Bill Clinton, then the Democratic nominee for president, greeted supporters in 1992 in Carrollton, Ky. His road to the White House took him through many Southern and border states, where he won the support of swing voters.

From The New York Times:

WASHINGTON — Hillary Rodham Clinton appears to be dispensing with the nationwide electoral strategy that won her husband two terms in the White House and brought white working-class voters and great stretches of what is now red-state America back to Democrats.
 
Instead, she is poised to retrace Barack Obama’s far narrower path to the presidency: a campaign focused more on mobilizing supporters in the Great Lakes states and in parts of the West and South than on persuading undecided voters.
 
Mrs. Clinton’s aides say it is the only way to win in an era of heightened polarization, when a declining pool of voters is truly up for grabs. Her liberal policy positions, they say, will fire up Democrats, a less difficult task than trying to win over independents in more hostile territory — even though a broader strategy could help lift the party with her.

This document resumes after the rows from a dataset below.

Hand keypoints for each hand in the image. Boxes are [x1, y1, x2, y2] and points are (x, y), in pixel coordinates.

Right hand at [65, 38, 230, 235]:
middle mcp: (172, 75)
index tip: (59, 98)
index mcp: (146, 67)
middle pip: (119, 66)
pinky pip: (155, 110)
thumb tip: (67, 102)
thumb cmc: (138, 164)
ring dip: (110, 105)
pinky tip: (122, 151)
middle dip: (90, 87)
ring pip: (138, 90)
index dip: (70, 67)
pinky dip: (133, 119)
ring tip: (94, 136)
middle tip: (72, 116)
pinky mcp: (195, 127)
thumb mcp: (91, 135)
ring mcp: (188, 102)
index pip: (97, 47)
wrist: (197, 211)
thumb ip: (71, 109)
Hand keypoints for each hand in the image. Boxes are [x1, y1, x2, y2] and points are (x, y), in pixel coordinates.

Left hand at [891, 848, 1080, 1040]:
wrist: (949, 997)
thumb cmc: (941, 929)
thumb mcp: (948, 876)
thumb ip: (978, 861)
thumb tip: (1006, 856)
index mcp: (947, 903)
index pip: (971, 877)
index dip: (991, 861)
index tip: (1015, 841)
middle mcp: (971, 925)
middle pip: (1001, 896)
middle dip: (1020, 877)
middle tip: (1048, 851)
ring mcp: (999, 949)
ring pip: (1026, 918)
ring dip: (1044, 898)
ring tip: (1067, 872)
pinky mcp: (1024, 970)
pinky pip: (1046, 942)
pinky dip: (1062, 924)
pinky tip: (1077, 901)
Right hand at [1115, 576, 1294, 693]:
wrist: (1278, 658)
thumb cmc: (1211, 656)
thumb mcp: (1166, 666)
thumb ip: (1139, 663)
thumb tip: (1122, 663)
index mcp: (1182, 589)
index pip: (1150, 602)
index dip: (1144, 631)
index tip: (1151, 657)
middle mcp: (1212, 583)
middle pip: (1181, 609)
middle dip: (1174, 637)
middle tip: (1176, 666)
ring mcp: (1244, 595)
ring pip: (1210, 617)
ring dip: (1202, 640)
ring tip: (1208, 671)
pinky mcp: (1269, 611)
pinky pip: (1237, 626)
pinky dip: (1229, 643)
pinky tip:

This early in the campaign, however, forgoing a determined outreach effort to all 50 states, or even most of them, could mean missing out on the kind of spirited conversation that can be a unifying feature of a presidential election. And it could leave Mrs. Clinton, if she wins, with the same difficulties Mr. Obama has faced in governing with a Republican-controlled Congress.
 
Already, it is causing consternation among Democrats in conservative states that could be given short shrift by her campaign or bypassed altogether.
 
When Bill Clinton reclaimed the presidency for Democrats in 1992, his road to the White House ran through Southern and Southern-border states filled with what were then a precious commodity: swing voters.
 
Twenty years later, Mr. Obama convincingly won a second term without competing in states like Kentucky, Louisiana, Tennessee or West Virginia that powered Mr. Clinton. And because of his strong appeal among liberals, Mr. Obama did so even while losing among independent voters.
As Mrs. Clinton intensifies her campaign for the Democratic nomination, it is clear from her left-leaning policy stances, her hiring and her focus on data-driven organizing that her strategy is modeled on Mr. Obama’s, not her husband’s.
 
To the architects of the Obama strategy, Mrs. Clinton’s approach is not mere homage: It is unavoidable, given that there are few genuine independents now and that technology increasingly lets campaigns pinpoint their most likely voters.
 
“If you run a campaign trying to appeal to 60 to 70 percent of the electorate, you’re not going to run a very compelling campaign for the voters you need,” said David Plouffe, a top Obama strategist who has consulted informally with Mrs. Clinton.
 
Mrs. Clinton has said repeatedly that she does not want a lonely victory in 2016; she wants to elect Democrats down the ballot. A group of her senior aides met recently with officials at the Democratic House, Senate and governor campaign arms to brief them on the aides’ research and plans for her message and organization. And Senate Democrats are hopeful that she will lift their prospects, because there is considerable overlap in crucial states: The results in Colorado, Florida, Nevada, New Hampshire, North Carolina, Ohio and Wisconsin will almost certainly determine both who wins the White House and which party controls the Senate.